My point in reviewing all this is straightforward: even without screening Roots into the Future will be able to ascertain the likelihood of fraud and deception. The distribution of ancestry among African Americans as a whole is pretty well characterized. There’s some inter-regional variation, but if the project observed a secondary mode with ~100% non-African ancestry I think they can assume that these should be discarded from the project.

  • Darkseid

    so are we using “African-American” again or did we never stop? i thought i remembered a thread on here saying how it didn’t make sense. maybe it was only for “Caucasian.” what is the most precise now? white, black, amerindian and asian?

  • Miley Cyrax

    There appears to be a few self-identified African Americans in the last plot that are indistinguishable from Europeans. Are they like, inverse Clayton Bigsby’s?

  • Darkseid

    lol:) actually, that’s just Paul Wall

  • dufu

    Do you think there might be people who try to use genetic testing to prove Native American ancestry? I believe there’s a good chance this might be so as doing so can have significant financial consequences.

    It’s no secret that many of the members of northeastern U.S. tribes have a lot of non-Native ancestors. Take a look at the tribal council of Mashantucket Pequots: http://www.mashantucket.com/tribalcouncil.aspx. Notice anything odd?

    Here’s the tribal council of the Mohegans: http://www.mohegan.nsn.us/Government/tribalCouncil.aspx. It may just be me, but few of those dudes look severely white.

    It’s no secret that being declared a member of those tribes is massively profitable, since they each own one of the big Connecticut tribal casinos. Given their prime location I would imagine Foxwoods and Mohegan Sun are the two most profitable Indian casinos in the U.S. And each member of those tribes receives payments on the order of thousands of dollars per month.

  • Jumblepudding

    “African American heritage is sometimes more sociological than genetic” Please don’t tell me the red-headed freckled guy I see in my neighborhood who talks in an african american accent seriously identifies himself as black.
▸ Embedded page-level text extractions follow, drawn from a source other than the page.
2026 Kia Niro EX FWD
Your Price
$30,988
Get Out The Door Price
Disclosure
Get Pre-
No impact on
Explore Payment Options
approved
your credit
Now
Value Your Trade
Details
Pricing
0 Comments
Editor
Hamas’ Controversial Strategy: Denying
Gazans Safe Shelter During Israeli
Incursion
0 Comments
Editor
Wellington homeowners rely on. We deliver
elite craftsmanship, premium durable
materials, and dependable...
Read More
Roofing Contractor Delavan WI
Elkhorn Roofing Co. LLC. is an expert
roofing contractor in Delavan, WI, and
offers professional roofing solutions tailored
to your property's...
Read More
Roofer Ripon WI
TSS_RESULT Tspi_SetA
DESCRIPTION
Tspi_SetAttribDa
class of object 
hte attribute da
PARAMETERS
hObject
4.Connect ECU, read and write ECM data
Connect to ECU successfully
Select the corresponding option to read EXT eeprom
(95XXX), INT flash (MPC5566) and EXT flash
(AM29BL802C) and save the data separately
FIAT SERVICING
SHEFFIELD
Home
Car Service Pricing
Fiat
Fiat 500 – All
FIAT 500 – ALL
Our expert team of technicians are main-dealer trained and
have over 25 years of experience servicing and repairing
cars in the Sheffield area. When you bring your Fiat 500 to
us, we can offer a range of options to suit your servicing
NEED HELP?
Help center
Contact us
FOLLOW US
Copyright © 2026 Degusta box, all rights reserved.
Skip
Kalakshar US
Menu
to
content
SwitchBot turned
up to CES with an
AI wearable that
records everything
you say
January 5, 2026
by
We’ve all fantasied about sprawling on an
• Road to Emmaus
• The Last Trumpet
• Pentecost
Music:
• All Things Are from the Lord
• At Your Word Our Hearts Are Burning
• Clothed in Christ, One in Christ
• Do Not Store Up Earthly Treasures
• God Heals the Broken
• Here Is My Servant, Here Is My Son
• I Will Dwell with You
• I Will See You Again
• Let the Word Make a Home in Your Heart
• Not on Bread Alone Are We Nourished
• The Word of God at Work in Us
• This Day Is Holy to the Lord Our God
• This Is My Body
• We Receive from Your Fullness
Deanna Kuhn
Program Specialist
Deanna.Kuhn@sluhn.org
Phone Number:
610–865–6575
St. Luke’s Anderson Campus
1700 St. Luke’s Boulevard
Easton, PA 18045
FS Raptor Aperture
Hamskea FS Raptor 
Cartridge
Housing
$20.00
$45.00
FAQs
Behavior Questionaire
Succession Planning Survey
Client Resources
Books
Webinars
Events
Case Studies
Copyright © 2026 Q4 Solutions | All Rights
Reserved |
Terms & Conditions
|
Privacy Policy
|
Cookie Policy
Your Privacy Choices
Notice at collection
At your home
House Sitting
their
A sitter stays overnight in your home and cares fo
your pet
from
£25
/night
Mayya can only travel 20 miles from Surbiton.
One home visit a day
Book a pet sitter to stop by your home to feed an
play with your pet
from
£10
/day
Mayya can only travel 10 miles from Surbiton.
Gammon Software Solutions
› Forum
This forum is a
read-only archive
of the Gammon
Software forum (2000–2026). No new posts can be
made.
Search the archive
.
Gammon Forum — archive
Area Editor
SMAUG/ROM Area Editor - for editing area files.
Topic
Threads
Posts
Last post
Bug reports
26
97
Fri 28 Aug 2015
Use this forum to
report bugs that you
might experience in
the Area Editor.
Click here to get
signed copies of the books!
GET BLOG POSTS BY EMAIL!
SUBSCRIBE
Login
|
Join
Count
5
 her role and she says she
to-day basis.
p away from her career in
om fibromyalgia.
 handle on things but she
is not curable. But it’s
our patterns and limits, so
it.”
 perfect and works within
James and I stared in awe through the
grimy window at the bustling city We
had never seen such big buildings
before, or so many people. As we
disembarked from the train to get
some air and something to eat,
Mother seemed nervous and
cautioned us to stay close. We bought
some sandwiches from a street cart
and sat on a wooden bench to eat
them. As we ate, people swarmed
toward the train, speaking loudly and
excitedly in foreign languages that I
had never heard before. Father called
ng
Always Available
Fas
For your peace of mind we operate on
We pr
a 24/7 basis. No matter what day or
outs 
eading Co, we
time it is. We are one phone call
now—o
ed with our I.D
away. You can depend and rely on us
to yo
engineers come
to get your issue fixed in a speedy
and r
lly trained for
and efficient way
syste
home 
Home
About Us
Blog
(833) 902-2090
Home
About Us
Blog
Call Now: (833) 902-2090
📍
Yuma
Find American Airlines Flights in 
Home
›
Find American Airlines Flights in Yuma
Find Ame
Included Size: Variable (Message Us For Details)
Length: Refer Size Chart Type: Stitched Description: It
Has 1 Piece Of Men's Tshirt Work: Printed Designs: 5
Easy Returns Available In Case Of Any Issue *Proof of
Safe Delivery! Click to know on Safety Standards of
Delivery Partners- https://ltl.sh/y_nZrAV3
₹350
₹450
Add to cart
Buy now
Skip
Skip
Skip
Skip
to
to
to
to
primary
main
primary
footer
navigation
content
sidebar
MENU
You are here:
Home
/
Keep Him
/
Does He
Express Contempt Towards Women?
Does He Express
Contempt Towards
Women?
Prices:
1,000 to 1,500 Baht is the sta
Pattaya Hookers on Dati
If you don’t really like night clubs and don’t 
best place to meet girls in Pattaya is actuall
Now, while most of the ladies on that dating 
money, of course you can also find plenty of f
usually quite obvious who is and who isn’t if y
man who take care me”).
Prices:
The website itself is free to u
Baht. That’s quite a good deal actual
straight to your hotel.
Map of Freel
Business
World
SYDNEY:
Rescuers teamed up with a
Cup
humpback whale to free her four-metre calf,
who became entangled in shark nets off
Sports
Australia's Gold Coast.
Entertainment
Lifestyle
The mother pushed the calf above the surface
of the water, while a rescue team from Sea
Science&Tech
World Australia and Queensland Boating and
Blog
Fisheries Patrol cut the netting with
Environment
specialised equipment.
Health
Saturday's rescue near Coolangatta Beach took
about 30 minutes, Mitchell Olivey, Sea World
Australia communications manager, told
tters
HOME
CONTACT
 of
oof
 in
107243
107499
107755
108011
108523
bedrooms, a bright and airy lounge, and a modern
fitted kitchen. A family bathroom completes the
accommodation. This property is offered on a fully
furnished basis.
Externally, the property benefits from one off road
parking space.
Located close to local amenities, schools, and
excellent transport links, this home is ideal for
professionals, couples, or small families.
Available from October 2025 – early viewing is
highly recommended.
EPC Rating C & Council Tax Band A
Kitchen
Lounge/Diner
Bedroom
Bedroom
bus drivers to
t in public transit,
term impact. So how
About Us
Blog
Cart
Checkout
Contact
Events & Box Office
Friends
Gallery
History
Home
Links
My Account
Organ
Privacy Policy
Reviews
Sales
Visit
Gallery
This man is sighted so I am ruling out the Clayton Bigsby scenario.

  • pconroy


    Come now, haven’t you ever heard of the rap group, “Redhead Kingpin and the FBI”?

    Here is David ‘Redhead’ Guppy

  • Mary

    @dufu: It’s already been done, and people are being booted out–see Trey’s article here:

    http://www.personalgenomics.us/994/what-makes-you-native-american-or-african-or-hawaiian-or-european-or-dna-or-culture/ And read the link to Tribal Wars.

  • http://www.thegeneticgenealogist.com Blaine

    Razib – thank you for addressing this, you make some great points. I wasn’t aware of several of these studies. Based on these previous findings (and their decent databases), it appears that the real value of the Roots into the Future project will be the medical/trait aspect rather than the ancestral aspect.

  • dave chamberlin

    The obvious straight line connecting Europeans and Africans because of recent admixture is to be expected. What it makes me wonder is how many other ancient admixtures can be teased from the data at some point as this new and quite amazing branch of science continues to develop. I guess I’ll just have to just keep reading this blog to find out.